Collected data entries
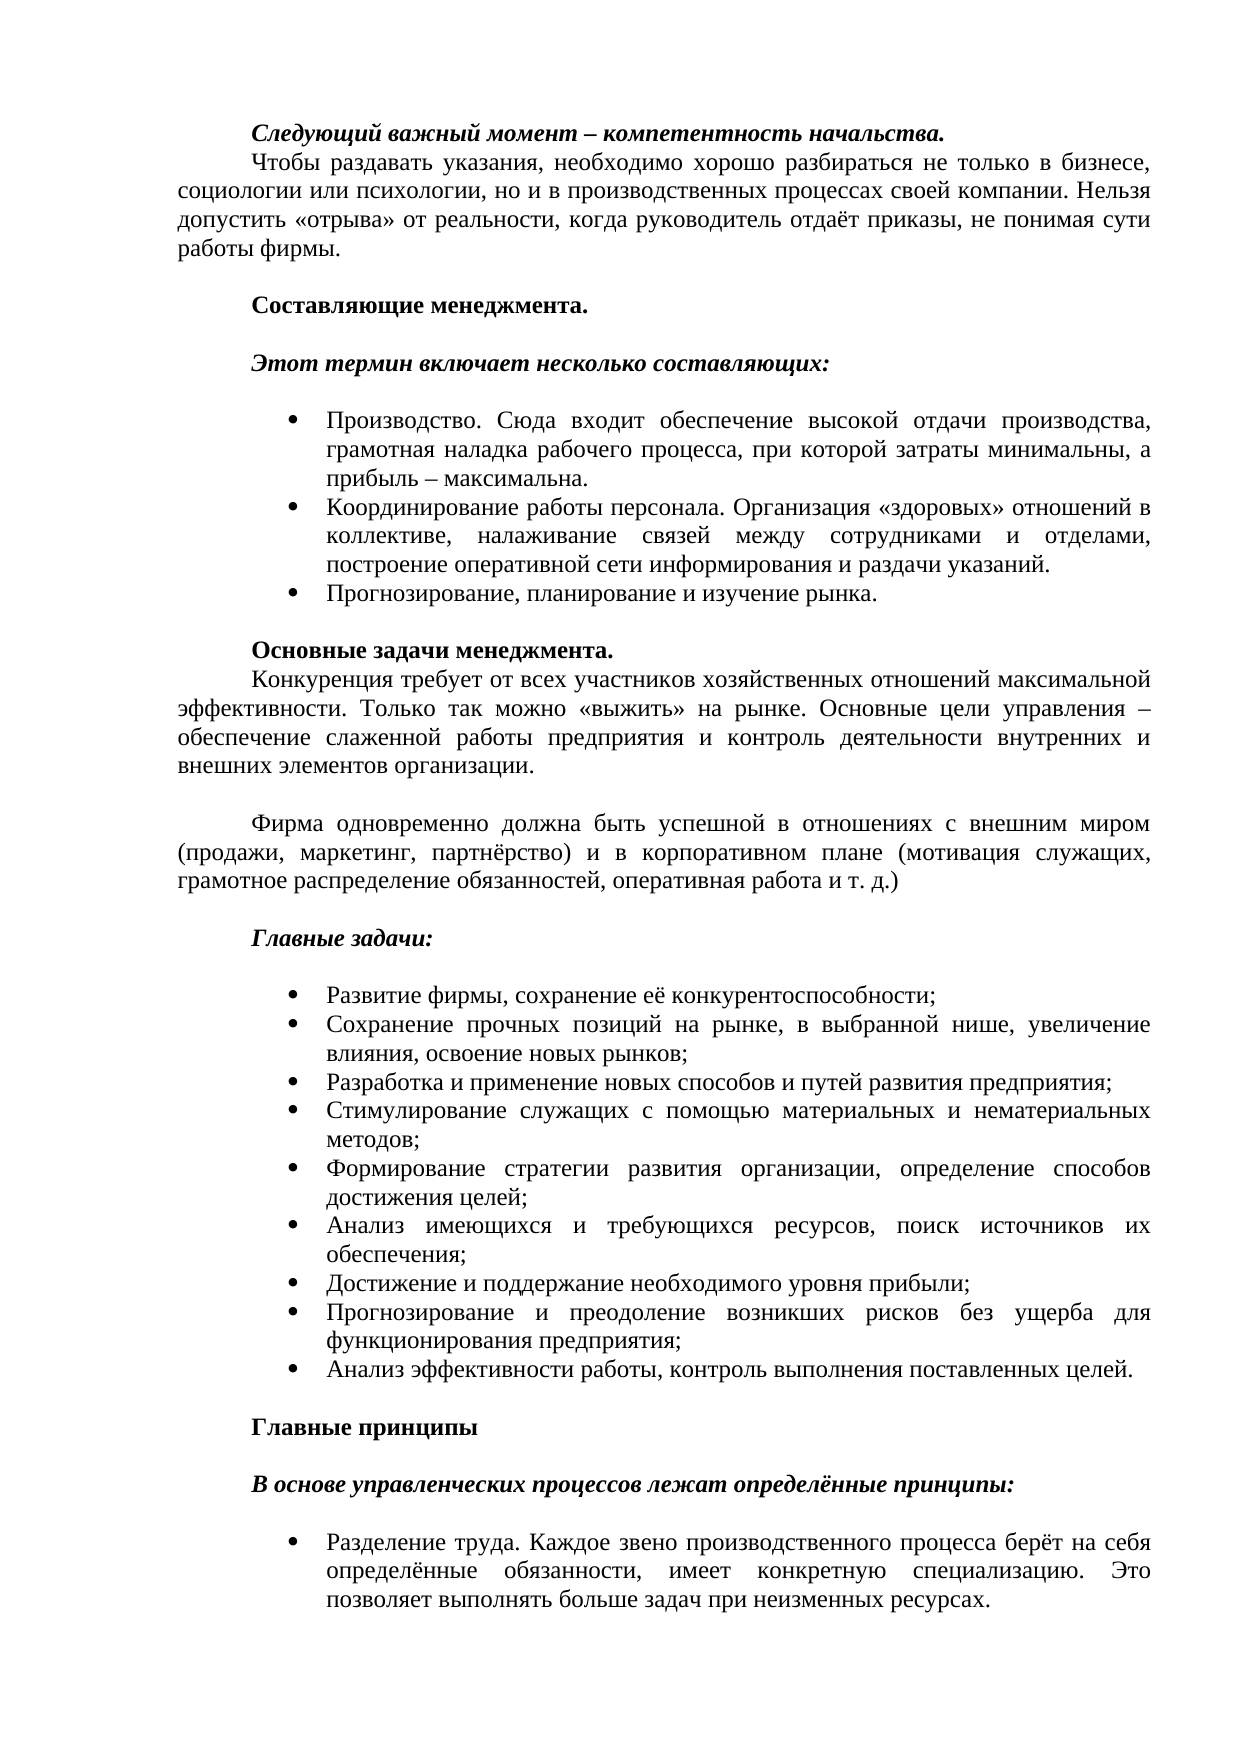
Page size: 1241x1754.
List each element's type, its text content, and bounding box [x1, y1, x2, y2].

list Разработка и применение новых способов и путей развития предприятия; [288, 1067, 1152, 1096]
list Прогнозирование и преодоление возникших рисков без ущерба для функционирования предприятия; [288, 1297, 1152, 1354]
list Прогнозирование, планирование и изучение рынка. [288, 578, 1152, 607]
list Анализ имеющихся и требующихся ресурсов, поиск источников их обеспечения; [288, 1211, 1152, 1268]
text Составляющие менеджмента. [177, 291, 1152, 319]
list Координирование работы персонала. Организация «здоровых» отношений в коллективе, налаживание связей между сотрудниками и отделами, построение оперативной сети информирования и раздачи указаний. [288, 492, 1152, 578]
text Фирма одновременно должна быть успешной в отношениях с внешним миром (продажи, маркетинг, партнёрство) и в корпоративном плане (мотивация служащих, грамотное распределение обязанностей, оперативная работа и т. д.) [177, 808, 1152, 894]
text Главные принципы [177, 1412, 1152, 1441]
text Этот термин включает несколько составляющих: [177, 348, 1152, 377]
text Следующий важный момент – компетентность начальства. [177, 118, 1152, 147]
text Чтобы раздавать указания, необходимо хорошо разбираться не только в бизнесе, социологии или психологии, но и в производственных процессах своей компании. Нельзя допустить «отрыва» от реальности, когда руководитель отдаёт приказы, не понимая сути работы фирмы. [177, 147, 1152, 262]
list Стимулирование служащих с помощью материальных и нематериальных методов; [288, 1096, 1152, 1153]
text Главные задачи: [177, 923, 1152, 952]
list Анализ эффективности работы, контроль выполнения поставленных целей. [288, 1354, 1152, 1383]
list Достижение и поддержание необходимого уровня прибыли; [288, 1268, 1152, 1297]
list Производство. Сюда входит обеспечение высокой отдачи производства, грамотная наладка рабочего процесса, при которой затраты минимальны, а прибыль – максимальна. [288, 406, 1152, 492]
list Развитие фирмы, сохранение её конкурентоспособности; [288, 981, 1152, 1009]
text Основные задачи менеджмента. [177, 636, 1152, 664]
text Конкуренция требует от всех участников хозяйственных отношений максимальной эффективности. Только так можно «выжить» на рынке. Основные цели управления – обеспечение слаженной работы предприятия и контроль деятельности внутренних и внешних элементов организации. [177, 664, 1152, 779]
list Сохранение прочных позиций на рынке, в выбранной нише, увеличение влияния, освоение новых рынков; [288, 1009, 1152, 1067]
list Формирование стратегии развития организации, определение способов достижения целей; [288, 1153, 1152, 1211]
text В основе управленческих процессов лежат определённые принципы: [177, 1469, 1152, 1498]
list Разделение труда. Каждое звено производственного процесса берёт на себя определённые обязанности, имеет конкретную специализацию. Это позволяет выполнять больше задач при неизменных ресурсах. [288, 1527, 1152, 1613]
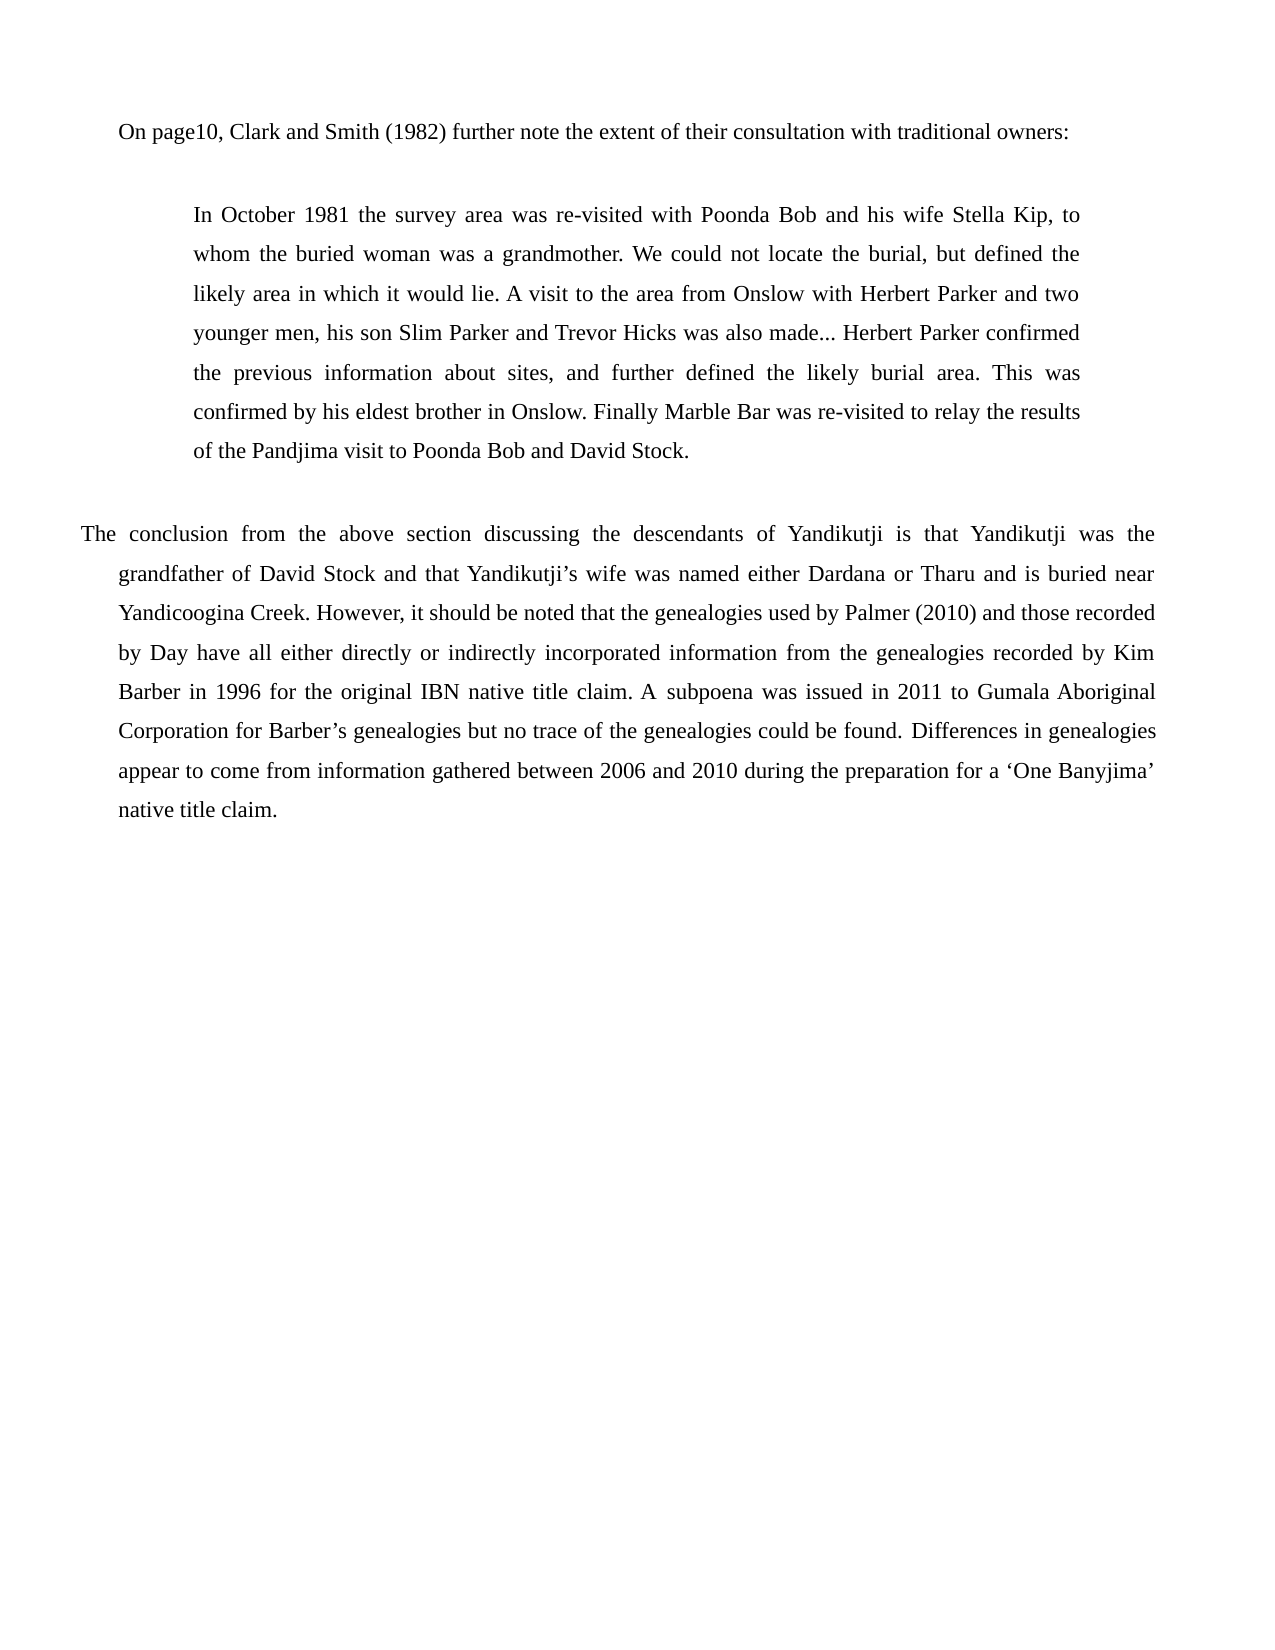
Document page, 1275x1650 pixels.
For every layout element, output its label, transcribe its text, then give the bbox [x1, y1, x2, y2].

text In October 1981 the survey area was re-visited with Poonda Bob and his wife Stella Kip, to whom the buried woman was a grandmother. We could not locate the burial, but defined the likely area in which it would lie. A visit to the area from Onslow with Herbert Parker and two younger men, his son Slim Parker and Trevor Hicks was also made... Herbert Parker confirmed the previous information about sites, and further defined the likely burial area. This was confirmed by his eldest brother in Onslow. Finally Marble Bar was re-visited to relay the results of the Pandjima visit to Poonda Bob and David Stock. [193, 201, 1082, 464]
text On page10, Clark and Smith (1982) further note the extent of their consultation with traditional owners: [118, 118, 1157, 144]
text The conclusion from the above section discussing the descendants of Yandikutji is that Yandikutji was the grandfather of David Stock and that Yandikutji’s wife was named either Dardana or Tharu and is buried near Yandicoogina Creek. However, it should be noted that the genealogies used by Palmer (2010) and those recorded by Day have all either directly or indirectly incorporated information from the genealogies recorded by Kim Barber in 1996 for the original IBN native title claim. A subpoena was issued in 2011 to Gumala Aboriginal Corporation for Barber’s genealogies but no trace of the genealogies could be found. Differences in genealogies appear to come from information gathered between 2006 and 2010 during the preparation for a ‘One Banyjima’ native title claim. [81, 520, 1157, 823]
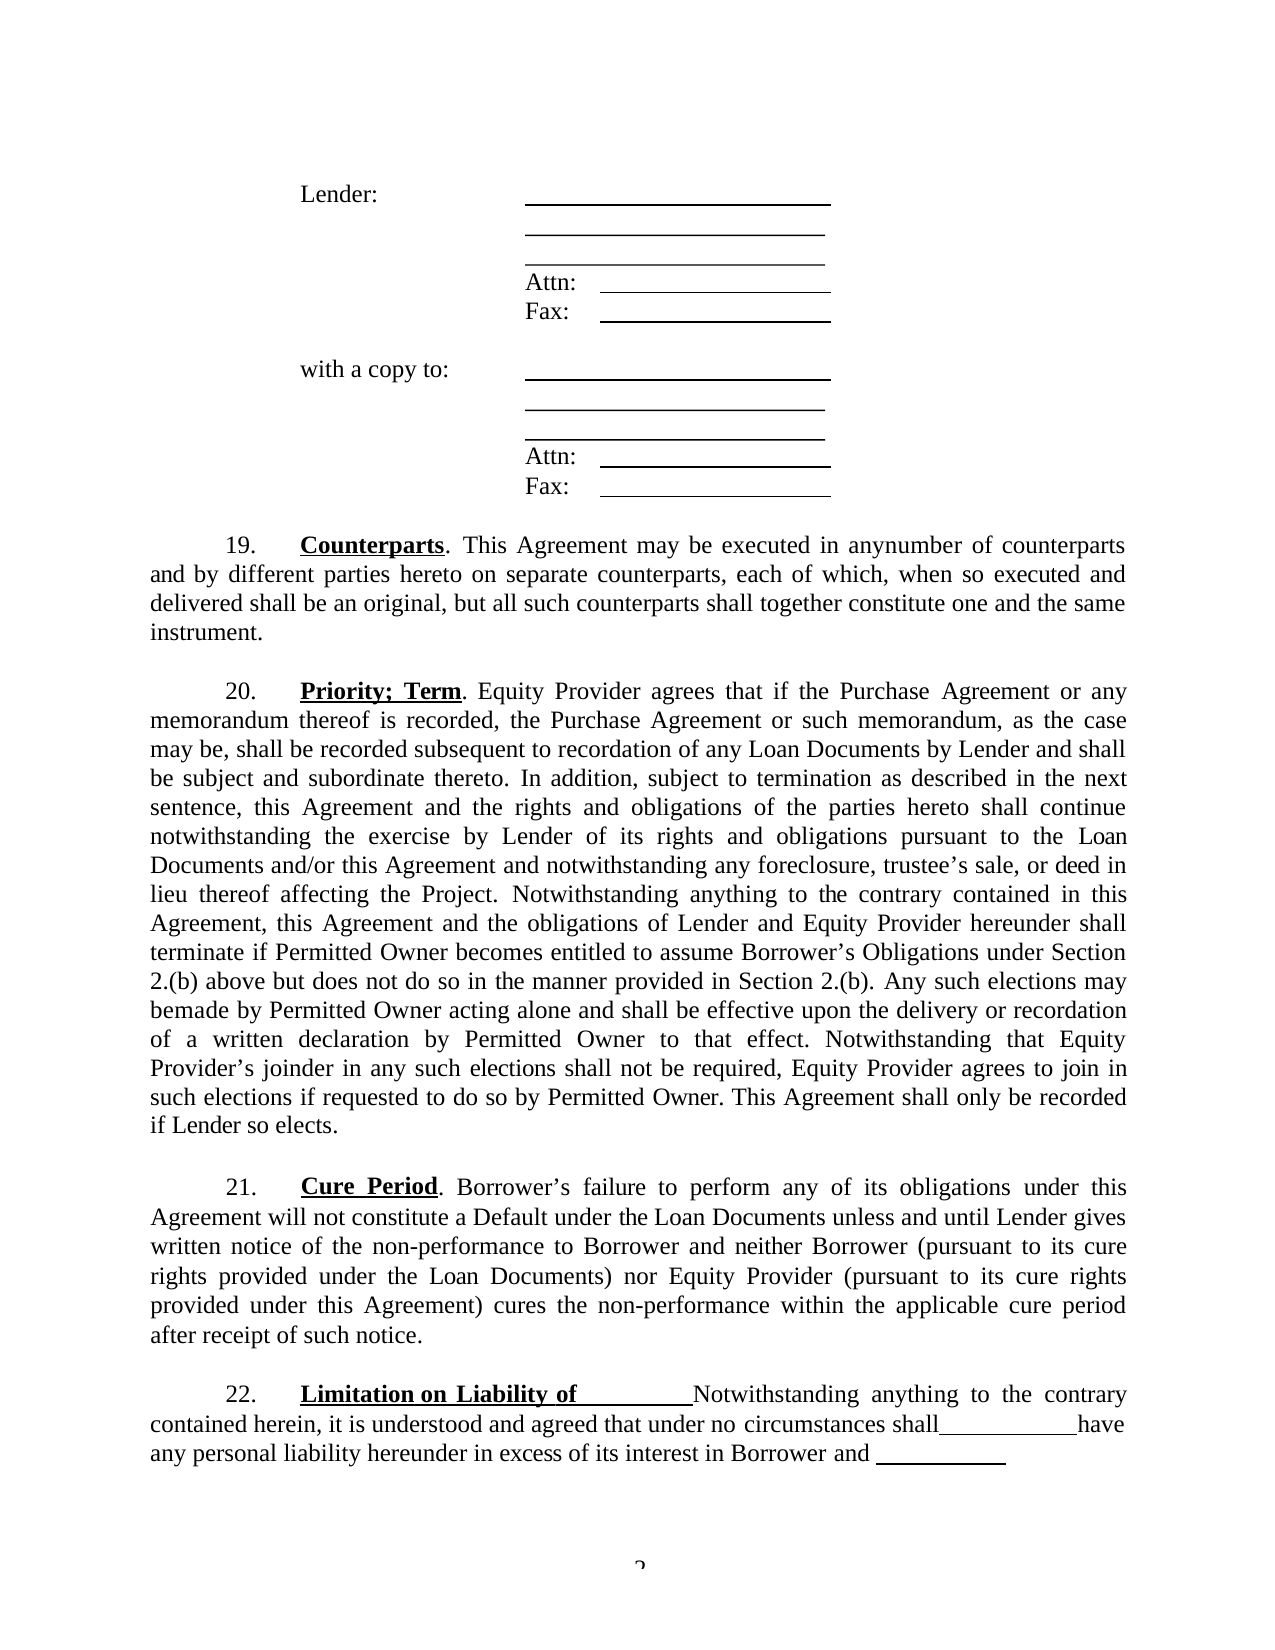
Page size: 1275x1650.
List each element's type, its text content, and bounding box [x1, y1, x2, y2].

text Attn: Fax: [525, 432, 831, 500]
text Lender: [300, 179, 1144, 208]
list Counterparts. This Agreement may be executed in anynumber of counterparts and by different parties hereto on separate counterparts, each of which, when so executed and delivered shall be an original, but all such counterparts shall together constitute one and the same instrument. [150, 530, 1126, 645]
text Attn: Fax: [525, 257, 831, 325]
list Priority; Term. Equity Provider agrees that if the Purchase Agreement or any memorandum thereof is recorded, the Purchase Agreement or such memorandum, as the case may be, shall be recorded subsequent to recordation of any Loan Documents by Lender and shall be subject and subordinate thereto. In addition, subject to termination as described in the next sentence, this Agreement and the rights and obligations of the parties hereto shall continue notwithstanding the exercise by Lender of its rights and obligations pursuant to the Loan Documents and/or this Agreement and notwithstanding any foreclosure, trustee’s sale, or deed in lieu thereof affecting the Project. Notwithstanding anything to the contrary contained in this Agreement, this Agreement and the obligations of Lender and Equity Provider hereunder shall terminate if Permitted Owner becomes entitled to assume Borrower’s Obligations under Section 2.(b) above but does not do so in the manner provided in Section 2.(b). Any such elections may bemade by Permitted Owner acting alone and shall be effective upon the delivery or recordation of a written declaration by Permitted Owner to that effect. Notwithstanding that Equity Provider’s joinder in any such elections shall not be required, Equity Provider agrees to join in such elections if requested to do so by Permitted Owner. This Agreement shall only be recorded if Lender so elects. [150, 676, 1127, 1139]
list Cure Period. Borrower’s failure to perform any of its obligations under this Agreement will not constitute a Default under the Loan Documents unless and until Lender gives written notice of the non-performance to Borrower and neither Borrower (pursuant to its cure rights provided under the Loan Documents) nor Equity Provider (pursuant to its cure rights provided under this Agreement) cures the non-performance within the applicable cure period after receipt of such notice. [150, 1171, 1127, 1349]
list Limitation on Liability of Notwithstanding anything to the contrary contained herein, it is understood and agreed that under no circumstances shall have any personal liability hereunder in excess of its interest in Borrower and [150, 1379, 1127, 1467]
text with a copy to: [300, 354, 1144, 383]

_EXERCISE_
Each line above with the word "рынке" must be returned.

_EXERCISE RESPONSE_
text Конкуренция требует от всех участников хозяйственных отношений максимальной эффективности. Только так можно «выжить» на рынке. Основные цели управления – обеспечение слаженной работы предприятия и контроль деятельности внутренних и внешних элементов организации. [177, 664, 1152, 779]
list Сохранение прочных позиций на рынке, в выбранной нише, увеличение влияния, освоение новых рынков; [288, 1009, 1152, 1067]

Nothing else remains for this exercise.